Professor Goodenough, a pioneer in battery technology, doubled the capacity of lithium-ion batteries. In 2019, at the age of 97, he was awarded the Nobel Prize in Chemistry, setting a record as the oldest Nobel laureate. Since 2020, he had been working with SK On on the development of "solid electrolytes" for lithium metal batteries until his passing last June, after which Professor Khani took over the research team.

Polymer electrolytes are considered the next generation of solid-state battery materials that are cost-effective and easy to manufacture. However, compared to oxide and sulfide-based electrolytes, they have lower ionic conductivity, which means they typically only function at high temperatures of 70-80°C. Overcoming this limitation is one of the main challenges in this field.

SIPE addresses this issue by increasing ionic conductivity and the number of lithium ion transfers. Compared to existing polymer electrolytes, SIPE's room temperature ionic conductivity has been increased by approximately ten times (1.1×10^-4S/cm), and the lithium ion transfer number has increased from 0.2 to 0.92, nearly five times. These improvements enable it to operate at room temperature.

The higher ionic conductivity and lithium ion transfer number also enhance battery output power and fast-charging performance. Experimental results released by SK On show that batteries with SIPE maintained 77% of their discharge capacity during high-speed charging and discharging (2C) compared to low-rate charging and discharging (0.1C). Solid electrolytes typically suffer significant capacity loss during high-speed charging due to low ionic conductivity, but SIPE minimizes this issue.

It is noteworthy that the stability of the solid electrolyte interphase (SEI) has been improved to suppress dendrite formation. Lithium metal batteries can significantly increase energy density by using metallic lithium instead of graphite as the cathode. However, resolving the persistent dendrite issue is essential for commercialization.

Additionally, SIPE has high mechanical durability, making mass production possible. It also has excellent thermal stability, capable of withstanding temperatures above 250°C. When applied to next-generation hybrid solid-state batteries, it is expected to improve charging speed and low-temperature performance.

Kim Tae-kyung, head of SK On's Next Generation Battery R&D Office, stated that based on the results of this research, it is expected to accelerate the development of solid-state batteries applying polymer electrolytes.

SK On is developing two types of all-solid-state batteries: polymer oxide composite materials and sulfide batteries.

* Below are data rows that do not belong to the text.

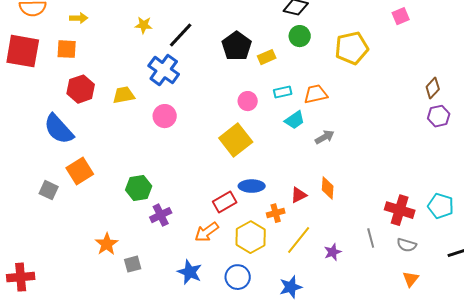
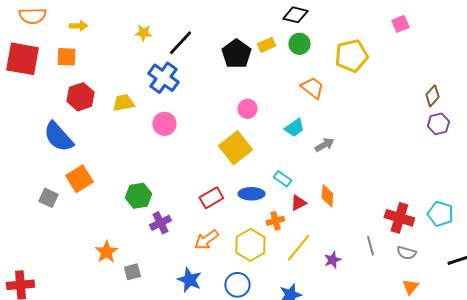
yellow rectangle: (267, 57) -> (266, 45), moved
cyan rectangle: (283, 92) -> (282, 179), moved, turned 48
orange trapezoid: (316, 94) -> (312, 88), moved, turned 50
red rectangle: (225, 202) -> (211, 198), moved

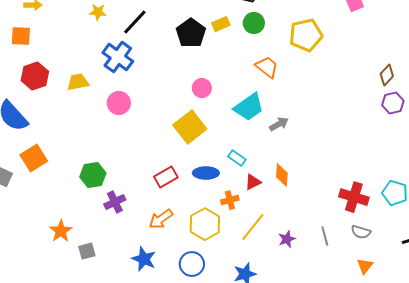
cyan trapezoid: (294, 128) -> (249, 107), size x1.5
gray line: (370, 246) -> (325, 236), moved

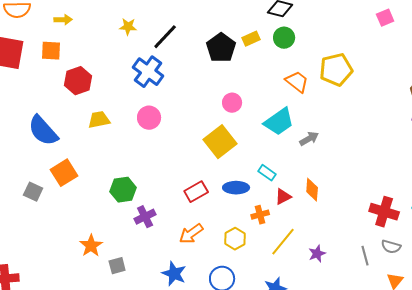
yellow pentagon: (306, 35) -> (336, 70), moved
red hexagon: (35, 76) -> (78, 81), moved
yellow trapezoid: (78, 82) -> (99, 120), moved
yellow hexagon: (205, 224) -> (235, 239), size x0.7
gray line: (325, 236) -> (365, 256), moved

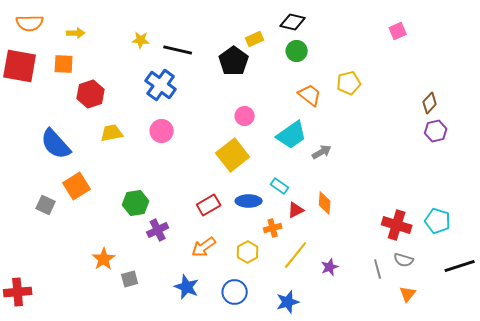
black line: (165, 37) -> (178, 50), turned 60
yellow rectangle: (251, 39) -> (255, 39), moved
yellow pentagon: (336, 70) -> (349, 83), size x0.7

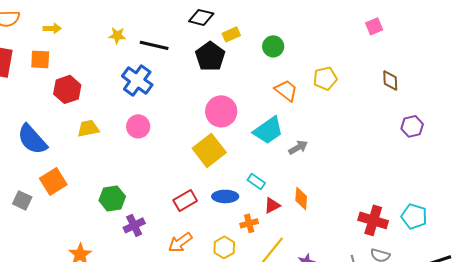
black diamond: (293, 22) -> (201, 17), moved
brown diamond: (430, 103) -> (390, 80), moved, turned -45
pink circle: (245, 116) -> (221, 111), size x1.6

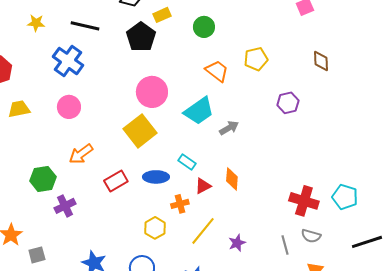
yellow star: (117, 35) -> (36, 23), moved
purple hexagon: (412, 126) -> (288, 103), moved
orange arrow: (180, 242) -> (81, 154), moved

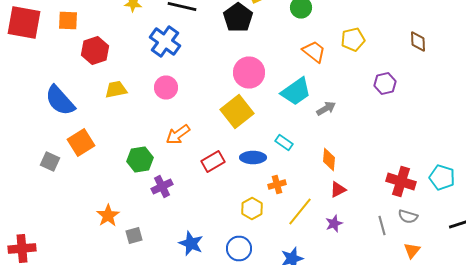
red triangle: (203, 186) -> (338, 190), moved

The goal is to produce pilot prototypes by 2025 and 2026, respectively, and commercial prototypes by 2028 and 2029. The company's battery research institute in Daejeon, South Korea, is currently constructing a next-generation battery pilot plant based on sulfides, which is expected to be completed in the second half of next year.


SK On has strengthened its cooperation with the American solid-state battery company Solid Power earlier this year.